При всем этом я не пыталась скрывать свою радость, когда позвонил телефон и меня вызвали на встречу с премьер-министром. Гарольд Макмиллан проживал в своеобразных походных условиях в Адмиралтейском доме, пока дом 10 на Даунинг-стрит претерпевал огромный ремонт. К тому моменту у меня уже сформировалось мое собственное мнение о нем, не только благодаря его речам в Палате общин и на заседаниях «Комитета 1922 года»: однажды он пришел в клуб новых членов парламента и, пользуясь случаем, в качестве политического чтения настоятельно порекомендовал две книги Дизраэли – «Сибил» и «Конингсби». Но стиль Дизраэли, на мой вкус, был слишком вычурным, хотя я понимаю, почему он нравился Гарольду Макмиллану. Теперь мне ясно, что Макмиллан был более сложным и чувствительным человеком, чем казался со стороны; но и внешний вид, кажется, имел большое значение. Определенно, заключая ли соглашение или укрепляя дружбу с президентом США Кеннеди или отпуская восхитительно остроумное замечание в ответ на гневную тираду Хрущева, Гарольд Макмиллан оставался превосходным представителем Британии за рубежом.

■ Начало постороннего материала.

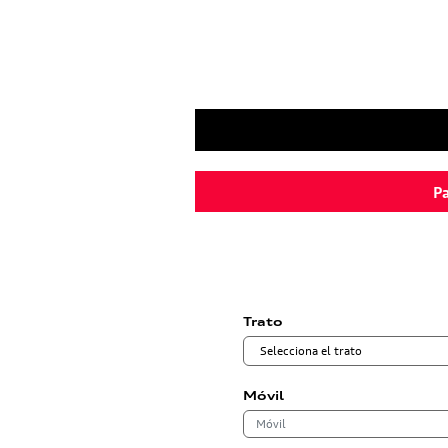
Pa
Trato
Móvil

Для встречи с премьер-министром я выбрала свой лучший наряд, в этот раз цвета голубого сапфира. Разговор был коротким. Гарольд Макмиллан любезно приветствовал меня и предложил мне ожидаемую должность. Я с энтузиазмом приняла ее. Я хотела начать работу как можно скорее и спросила его, как мне следует организовать дела в департаменте. Типично для него он сказал: «О, ну позвоните постоянному заместителю министра и появитесь завтра в 11 утра, осмотритесь и уходите. Я бы не стал надолго задерживаться».